Thanks to the no-damage stipulation, that means no lasers, guns, rockets, or missiles, as Michael Balazs, a MITRE systems engineer, told Fortune this week.

What might such a system look like? A few drone countermeasures have bubbled up, with varying levels of practicality. Take, for instance, the Rapere, a theoretical quadcopter countermeasure that consists of another quadcopter dropping a rope that tangles in the bogey’s props. The downside of this is you have to develop a precise algorithm to position the Rapere above the target drone. It also does nothing to address that pesky crashing problem.

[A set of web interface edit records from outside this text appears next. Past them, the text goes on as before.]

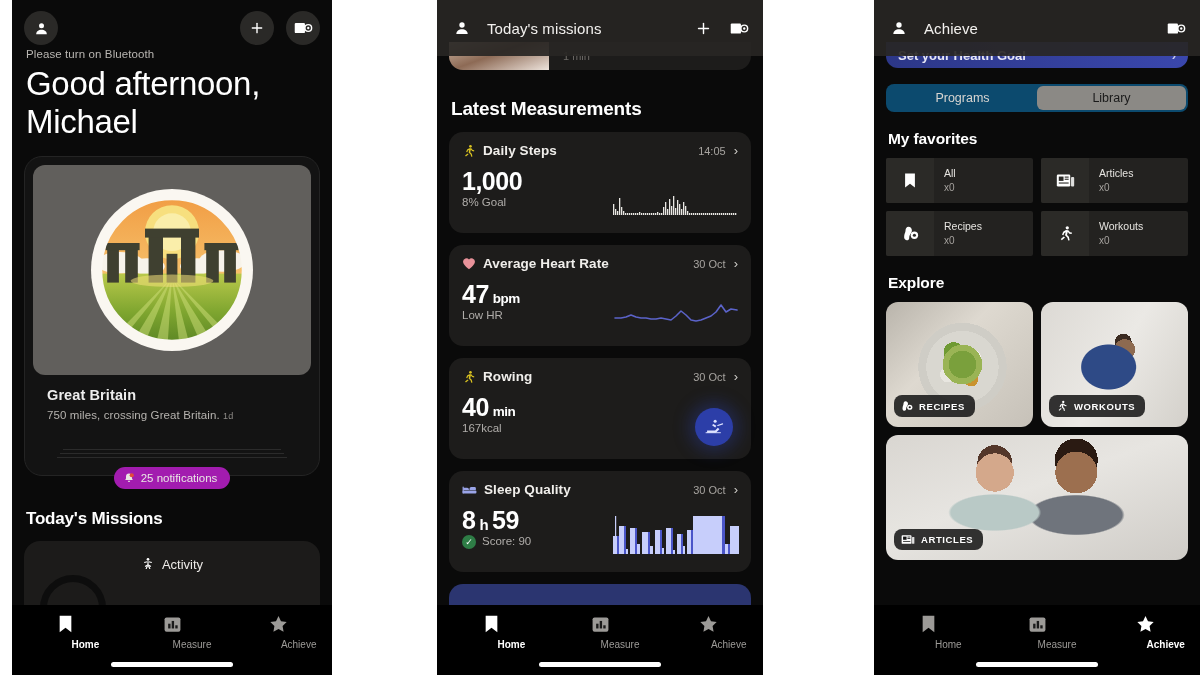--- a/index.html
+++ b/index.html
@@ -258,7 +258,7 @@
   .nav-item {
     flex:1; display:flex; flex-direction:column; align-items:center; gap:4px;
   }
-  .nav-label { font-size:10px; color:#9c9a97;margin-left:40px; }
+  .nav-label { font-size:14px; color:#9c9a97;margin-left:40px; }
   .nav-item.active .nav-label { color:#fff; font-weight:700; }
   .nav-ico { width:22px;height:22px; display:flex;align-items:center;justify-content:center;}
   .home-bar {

For the ground-bound there are proposed “radio-jamming guns,” such as a device unveiled by the technology company Battelle in October. Down this avenue, however, sit big ol’ legal speed bumps in the form of the Federal Communications Commission. (Battelle may have already hit a few of them; the announcement video is now listed as private on YouTube and the original link to the October 13 press release is dead.)

If you’ve got a way to wrangle a sub-5-pound drone out of the sky, you’ve got till February 7 to submit it.